Un po’ più a nord, in Piemonte, per raccontare le Mantovane di Cossato, omonimo comune del biellese. Il nome infatti non fa riferimento alla città della Cultura per il 2016, Mantova appunto, ma alle tende di cui il dolce prende la forma, ossia una sfoglia semisferica farcita con gustoso ripieno di mandorle, marmellata di agrumi e uvetta sultanina. Ma il simbolo dei dolci di Carnevale rimangono le Castagnole. Fritte o al forno, semplici o farcite di crema pasticcera, rivestite di zucchero, di alchermes o di miele, sono tra i dolci più antichi di questa festa gaudente.
Diffuse tra Emilia, Romagna, Lazio, Umbria – nella variante degli Strufoli –, Veneto e Lombardia, se ne trovano tracce in un manoscritto del Settecento rinvenuto nell’Archivio di Stato di Viterbo, in cui se ne descrivono ben quattro ricette, di cui una con cottura al forno (e poi venitemi a dire che la leggerezza è prerogativa di questi nostri tempi!). Chiacchiere o dolci? Tutte e due, perché le chiacchiere o frappe sono protagoniste emblematiche del Carnevale, conosciute su tutto il territorio nazionale con i nomi più svariati: dalle bugie liguri ai cenci toscani, dai crostui friulani ai fiocchetti del Montefeltro, dalle maraviglias della Sardegna alle mervilles in Val D’Aosta (e in entrambi i casi l’origine francese è indubbia).
Sono un dolce dell’antica Roma, delle semplici strisce di pasta classica, spesso attorcigliata a formare un nodo o un fiocco, fritte, anticamente nel grasso animale, e spolverizzate con zucchero a velo. L’origine del nome? Si dice che sia da attribuire alla gran voglia di chiacchierare della Regina Margherita di Savoia che, sfiancata da questa sua passione, avesse chiesto al suo cuoco personale, Raffaele Esposito, di prepararle un dolce che lui prontamente battezzò chiacchiere.
Sorvolando sulle zeppole (e non sapete quanto mi costa!), spesso associate alla festa di San Giuseppe, soprattutto nella tradizione partenopea, planiamo in terra marchigiana per scoprire gli arancini fritti.
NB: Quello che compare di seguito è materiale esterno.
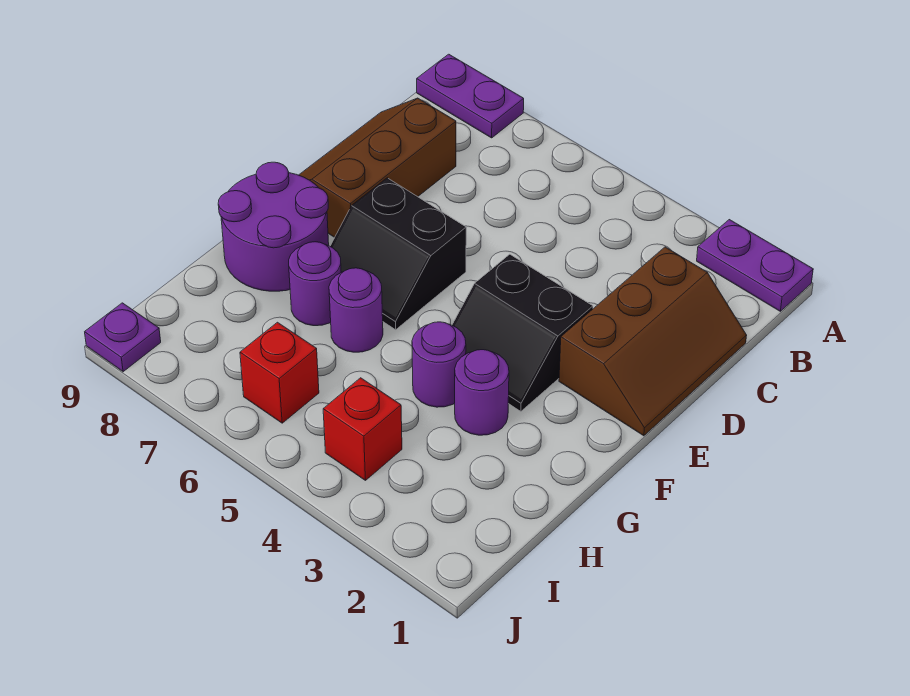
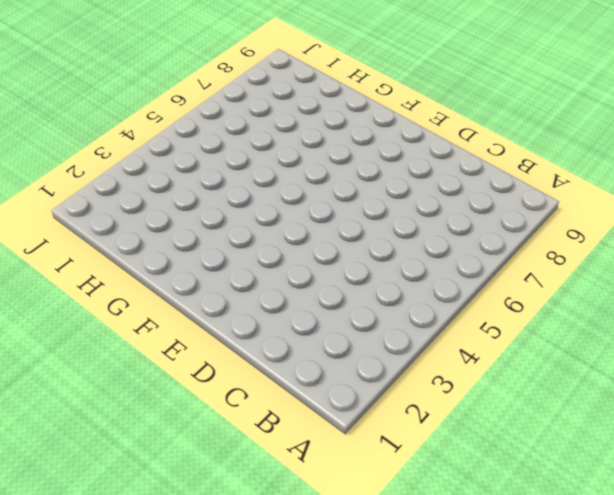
none -> purple plate A1:A2 level 1
none -> purple plate A8:A9 level 1
none -> brown slope C1:E2 level 1 top 2

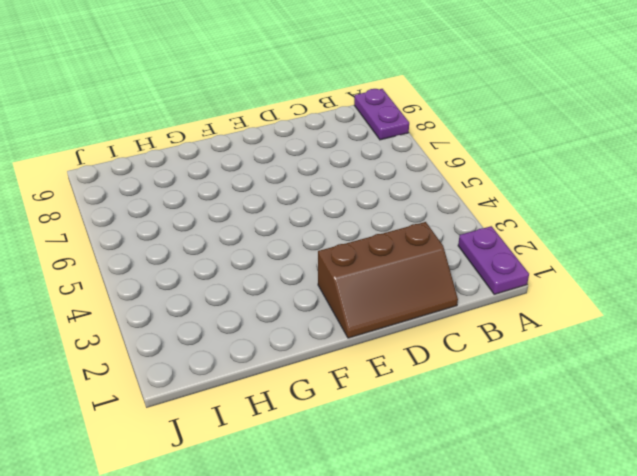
none -> brown slope C8:E9 level 1 top 8
none -> black slope E3:F4 level 1 top E
none -> black slope E6:F7 level 1 top E

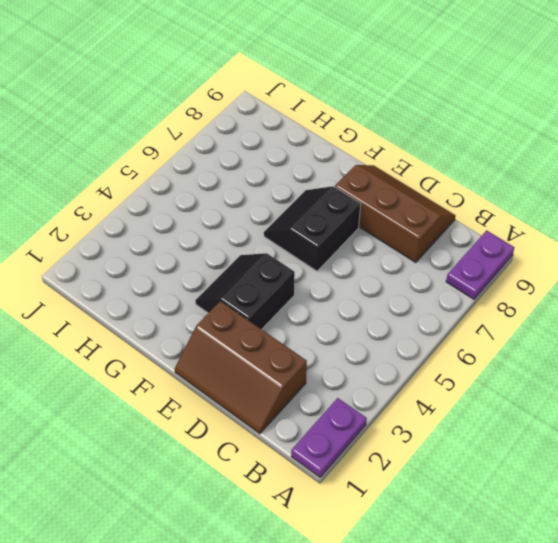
none -> purple round brick F8:G9 level 1
none -> purple round brick G3 level 1
none -> purple round brick G4 level 1

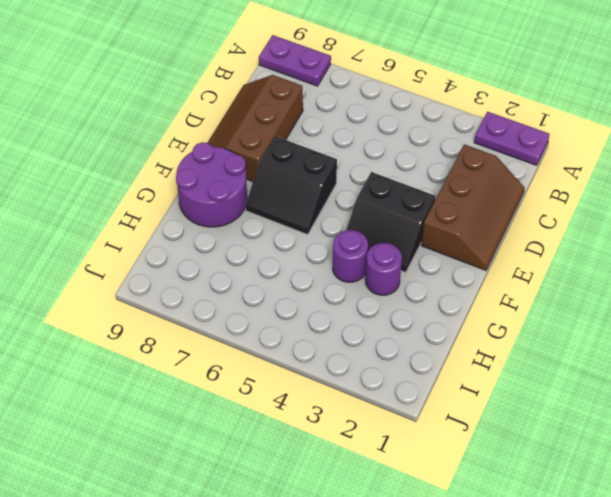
none -> purple round brick G6 level 1
none -> purple round brick G7 level 1
none -> red brick I4 level 1

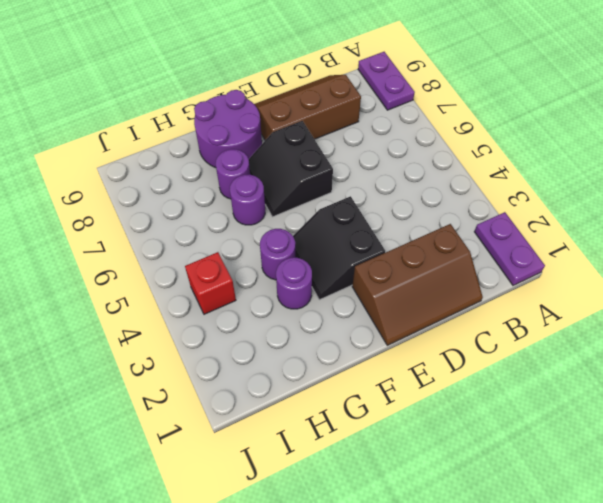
none -> red brick I6 level 1
none -> purple plate J9 level 1

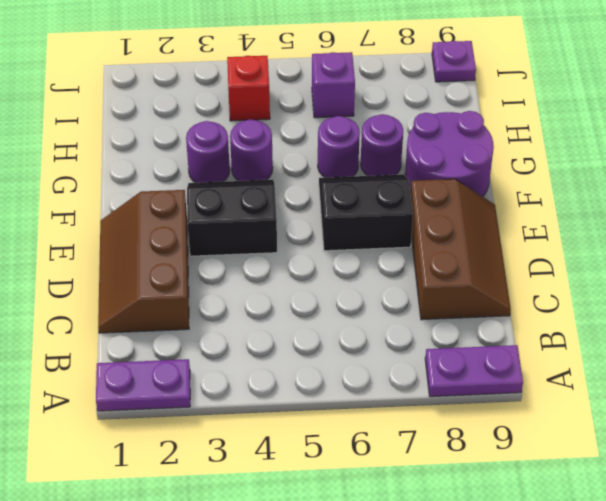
purple brick I6 level 1 -> red brick I6 level 1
Sono delle girelle realizzate con una sfoglia su cui viene passato succo e buccia di arancia, arrotolata, tagliata a fette larghe a forma di girella appunto, poi fritte e passate nel miele.
Altra terra, altri dolci di carnevale. Siamo in Abruzzo, ma anche in Molise, ancora nelle Marche e sicuramente in Umbria e parliamo di cicerchiata. L’origine del nome è da ricercare probabilmente nei termini di antica lingua eugubina: strusla (mucchio) e cicerchia, legume tipico delle zone umbro-marchigiane, per ottenere quindi il divertente “mucchio di cicerchie”. Si tratta di piccole palline realizzate con pasta a base di farina, uova, olio, zucchero, fritte in olio e mescolate a miele bollente che, raffreddandosi, ne solidifica la forma di ciambella con cui si presenta al suo pubblico goloso.
Ultima tappa -ma di certo la lista sarebbe ancora molto lunga- è il sanguinaccio dolce. Si tratta di un prodotto tradizionale della regione Basilicata dove viene preparato proprio durante il carnevale e accompagnato da biscotti secchi tipo Savoiardi. La crema è a base di cioccolato fondente amaro a cui si aggiunge sangue fresco di maiale che gli dona, oltre al nome, anche una nota acidula caratteristica. Chiudiamo con una bomba.
Non non di certo nel senso di notizia, piuttosto di dolce lievitato, tondo, fritto e riempito con marmellata; in Alto Adige (e in Nord Europa) è conosciuto come Krapfen, ma in alcune zone del centro Italia e soprattutto a Roma, è il bombolone ed è farcito con crema pasticcera. Perché a noi le cose leggere soprattutto a Carnevale, non ci vanno né su né giù.